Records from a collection
··········

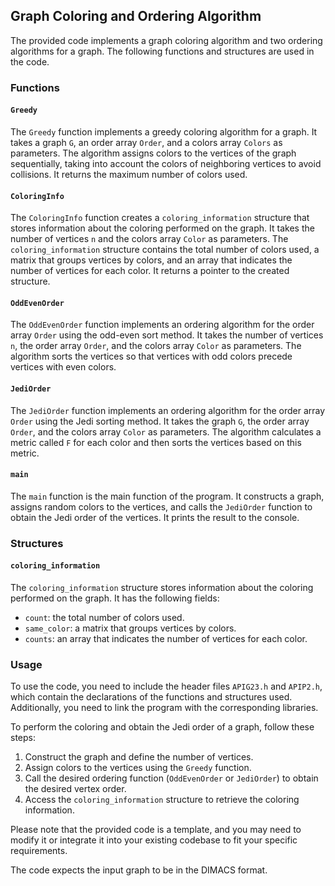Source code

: ## Graph Coloring and Ordering Algorithm

The provided code implements a graph coloring algorithm and two ordering algorithms for a graph. The following functions and structures are used in the code.

### Functions

#### `Greedy`

The `Greedy` function implements a greedy coloring algorithm for a graph. It takes a graph `G`, an order array `Order`, and a colors array `Colors` as parameters. The algorithm assigns colors to the vertices of the graph sequentially, taking into account the colors of neighboring vertices to avoid collisions. It returns the maximum number of colors used.

#### `ColoringInfo`

The `ColoringInfo` function creates a `coloring_information` structure that stores information about the coloring performed on the graph. It takes the number of vertices `n` and the colors array `Color` as parameters. The `coloring_information` structure contains the total number of colors used, a matrix that groups vertices by colors, and an array that indicates the number of vertices for each color. It returns a pointer to the created structure.

#### `OddEvenOrder`

The `OddEvenOrder` function implements an ordering algorithm for the order array `Order` using the odd-even sort method. It takes the number of vertices `n`, the order array `Order`, and the colors array `Color` as parameters. The algorithm sorts the vertices so that vertices with odd colors precede vertices with even colors.

#### `JediOrder`

The `JediOrder` function implements an ordering algorithm for the order array `Order` using the Jedi sorting method. It takes the graph `G`, the order array `Order`, and the colors array `Color` as parameters. The algorithm calculates a metric called `F` for each color and then sorts the vertices based on this metric.

#### `main`

The `main` function is the main function of the program. It constructs a graph, assigns random colors to the vertices, and calls the `JediOrder` function to obtain the Jedi order of the vertices. It prints the result to the console.

### Structures

#### `coloring_information`

The `coloring_information` structure stores information about the coloring performed on the graph. It has the following fields:

- `count`: the total number of colors used.
- `same_color`: a matrix that groups vertices by colors.
- `counts`: an array that indicates the number of vertices for each color.

### Usage

To use the code, you need to include the header files `APIG23.h` and `APIP2.h`, which contain the declarations of the functions and structures used. Additionally, you need to link the program with the corresponding libraries.

To perform the coloring and obtain the Jedi order of a graph, follow these steps:

1. Construct the graph and define the number of vertices.
2. Assign colors to the vertices using the `Greedy` function.
3. Call the desired ordering function (`OddEvenOrder` or `JediOrder`) to obtain the desired vertex order.
4. Access the `coloring_information` structure to retrieve the coloring information.

Please note that the provided code is a template, and you may need to modify it or integrate it into your existing codebase to fit your specific requirements.

The code expects the input graph to be in the DIMACS format.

··········

### WHAT THE TASK ASKS
From the entries above, return exactly the line containing "### Structures", the line containing "To perform the", and all lines between, and nothing else.

### WRITTEN RESPONSE
### Structures

#### `coloring_information`

The `coloring_information` structure stores information about the coloring performed on the graph. It has the following fields:

- `count`: the total number of colors used.
- `same_color`: a matrix that groups vertices by colors.
- `counts`: an array that indicates the number of vertices for each color.

### Usage

To use the code, you need to include the header files `APIG23.h` and `APIP2.h`, which contain the declarations of the functions and structures used. Additionally, you need to link the program with the corresponding libraries.

To perform the coloring and obtain the Jedi order of a graph, follow these steps:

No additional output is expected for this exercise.